I did thoroughly enjoy the tantalizing mixture of Eastern and Western thought of the main characters, in both Japan and on a wee, British Columbia island, where a struggling resident novelist finds a plastic packet that has washed ashore. She takes the find home and therein begins a journey to explain the meaning of the contents, which are a teenager's diary written in modern Japanese and several, earlier letters written in French. In the process of the plot development, the people's lives, on both sides of the Pacific, come in conflict and final resolution, as the story weaves a complex plot, over time and place. By reading and researching the flotsam's contents, the novelist comes to question and resolve her own existence.

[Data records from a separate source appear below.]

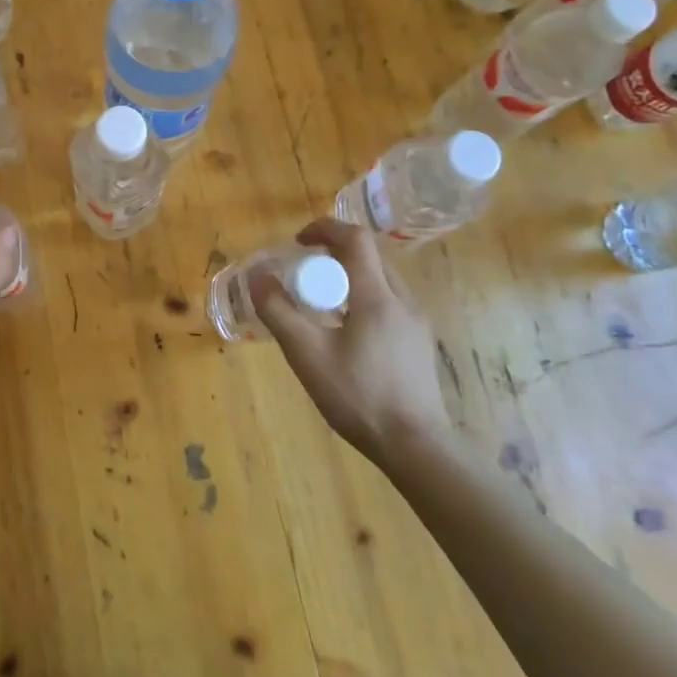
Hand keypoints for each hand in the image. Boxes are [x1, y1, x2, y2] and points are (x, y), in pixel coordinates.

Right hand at [251, 217, 449, 465]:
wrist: (416, 447)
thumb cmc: (359, 396)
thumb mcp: (307, 355)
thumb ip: (279, 311)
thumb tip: (257, 277)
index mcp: (377, 297)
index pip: (356, 239)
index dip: (325, 229)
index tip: (298, 242)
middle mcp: (403, 301)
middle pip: (370, 257)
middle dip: (335, 254)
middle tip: (305, 274)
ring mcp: (416, 323)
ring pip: (381, 280)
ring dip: (350, 277)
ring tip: (321, 304)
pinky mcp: (419, 344)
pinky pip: (389, 303)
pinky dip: (363, 299)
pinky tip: (346, 333)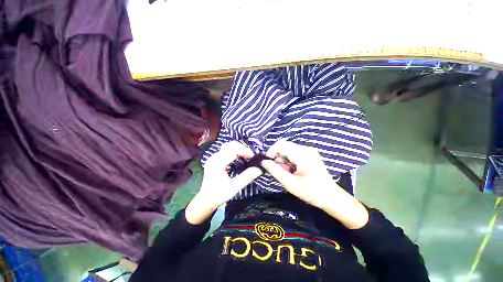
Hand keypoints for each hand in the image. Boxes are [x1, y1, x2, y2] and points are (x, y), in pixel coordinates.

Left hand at [186, 141, 261, 223]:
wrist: (206, 200)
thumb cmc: (219, 195)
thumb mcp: (234, 188)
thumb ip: (247, 177)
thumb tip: (259, 169)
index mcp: (217, 163)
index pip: (232, 150)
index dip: (244, 151)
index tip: (253, 157)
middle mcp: (214, 158)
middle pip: (229, 145)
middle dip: (242, 148)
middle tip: (250, 156)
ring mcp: (214, 158)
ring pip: (228, 146)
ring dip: (238, 149)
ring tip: (246, 156)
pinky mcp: (215, 159)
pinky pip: (226, 150)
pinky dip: (235, 151)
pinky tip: (239, 158)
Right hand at [261, 140, 368, 228]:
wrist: (331, 197)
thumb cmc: (311, 192)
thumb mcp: (290, 183)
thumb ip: (275, 171)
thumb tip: (263, 162)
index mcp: (302, 154)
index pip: (280, 145)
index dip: (271, 152)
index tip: (268, 163)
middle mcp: (305, 149)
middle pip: (284, 146)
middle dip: (277, 157)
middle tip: (278, 171)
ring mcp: (309, 151)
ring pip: (288, 150)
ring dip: (283, 160)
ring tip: (286, 172)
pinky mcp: (309, 154)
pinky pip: (294, 153)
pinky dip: (289, 160)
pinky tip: (292, 170)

The main character of the hand-written diary is a Japanese-American, teenage girl who has been snatched from her privileged, middle class, California upbringing and is stuck back into the lower strata of Tokyo society, all because her family is on brink of falling apart, due to sudden life changes. As the outsider in her new, Japanese school and neighborhood, the teenager is bullied and taunted into almost submission and degradation by her peers, until her 104 year old, great-grandmother, a secluded Zen Buddhist nun, rescues her. In this twist of fate, the girl learns to look below the surface of her changing world and family to realize her place is a valuable cog in the time machine of life.
Near the end of the novel, I was a bit miffed and confused by the seemingly sidetracked description of quantum physics, which seeks to engage the novelist character in ways to explain the bizarre connection of her life and the existence of the girl in Tokyo. After concluding the novel, I was struck that this explanation of the universe was the author's means to make sense for the reader, the storyline and character development, which is excellent.
This is not a book for those who like straight-forward plots or characters with neat endings. There is really no end to one's thoughts about this novel. Ms. Ozeki constructs her conclusion to be an open-ended question about life itself. Since I lived many years in the Far East, entrenched in a new philosophy that was not akin to my New England upbringing, I can appreciate the meanderings of Ms. Ozeki's novel. I still like to reflect on some this novel's quotes and conjure up how this tale could not have been different from what it was, since time is relative and it can still not be fully explained to suit one's perception of themselves and their worlds.
If you enjoy such Asian - North American novels, you would also like the works of Tan Twan Eng or Gail Tsukiyama, to name a few of today's excellent, modern writers about Eastern - Western philosophies.